Abstract No. 323: Immunologic Reconstitution After 12 Months of Antiretroviral Therapy in Very Early Stages of Chronic HIV-1 Infection
In this first study from Barcelona, the authors looked at the effectiveness of four different antiretroviral combinations to reduce viral load, to correct T cell subset abnormalities and to restore immune function in asymptomatic HIV-1 infected patients with CD4 T cell counts greater than 500/mL and a baseline viral load of greater than 10,000 copies/mL.
150 asymptomatic HIV infected patients were randomized and received treatment with either AZT plus DDC, AZT plus DDI, d4T plus DDI, or d4T plus 3TC plus Ritonavir (HAART). Immunological studies were then performed on thirteen untreated patients, eighteen were treated with double combinations, eight with HAART, and an additional group of uninfected normal controls (eight). After 12-months of follow-up, as expected, the HAART group was the most effective in reducing plasma HIV RNA to undetectable levels, and returning the CD4:CDA ratio to near-normal levels, and increasing CD8 positive CD28 positive T cells, and reducing activated T cells. Proliferative responses to PHA and other mitogens were similar in both groups of untreated and treated HIV-1 patients, and were not significantly different from uninfected normal controls. Both groups of HIV negative subjects and untreated HIV-1 infected patients did not show T cell proliferative responses to HIV-1 recombinant proteins GP160, P24 and GP123. Treated patients, regardless of regimen, showed an increased responsiveness to CMV antigen but lacked significant T cell responsiveness to HIV-1 recombinant proteins.
The authors also looked at cytokine producing T cells: Among untreated HIV positive patients, a clear increase in IFN gamma producing CD3 positive T cells was seen, as was a decrease of IL2 producing CD3 positive T cells, and similar TNF and IL4 producing T cells, when compared with HIV negative controls.
Among treated patients, those on HAART had the most effective reducing in production of IFN gamma. Treated patients also showed a low decline in IL2 and TNFL producing T cells with respect to baseline levels.
One of the conclusions is that early initiation of effective antiretroviral therapy may prevent loss of some T cell responses; i.e., to CMV.

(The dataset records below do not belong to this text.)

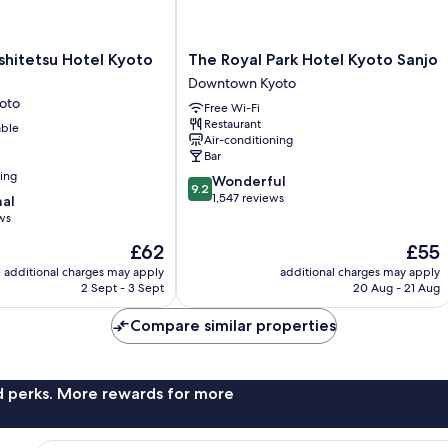
The
shitetsu Hotel Kyoto
The Royal Park Hotel Kyoto Sanjo
Royal
Downtown Kyoto
Park
oto
Free Wi-Fi
Hotel
Restaurant
able
Kyoto
Air-conditioning
Sanjo
Bar
Downtown
ning
9.2
Wonderful
Kyoto
9.2
out
1,547 reviews
nal
of
ws
10,
The
The
£62
£55
Wonderful,
price
price
1,547
additional charges may apply
additional charges may apply
is
is
reviews
2 Sept - 3 Sept
20 Aug - 21 Aug
£62
£55
Compare similar properties
nd perks. More rewards for more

The authors note that unfortunately one year of HAART is not enough to restore HIV-1 specific T cell responses. It is their conclusion, and the data strongly supports, that the therapeutic imperative of starting aggressive antiretroviral therapy in the early stages of HIV infection can prevent the loss of memory responsiveness. However, in this subset of healthy patients, it becomes evident that HAART alone will not restore complete immunogenetic memory, and that immune based therapies will need to be used in combination in order to achieve complete restoration of immune function. There is not enough data at present to suggest which form of immunotherapy may be the most appropriate to use.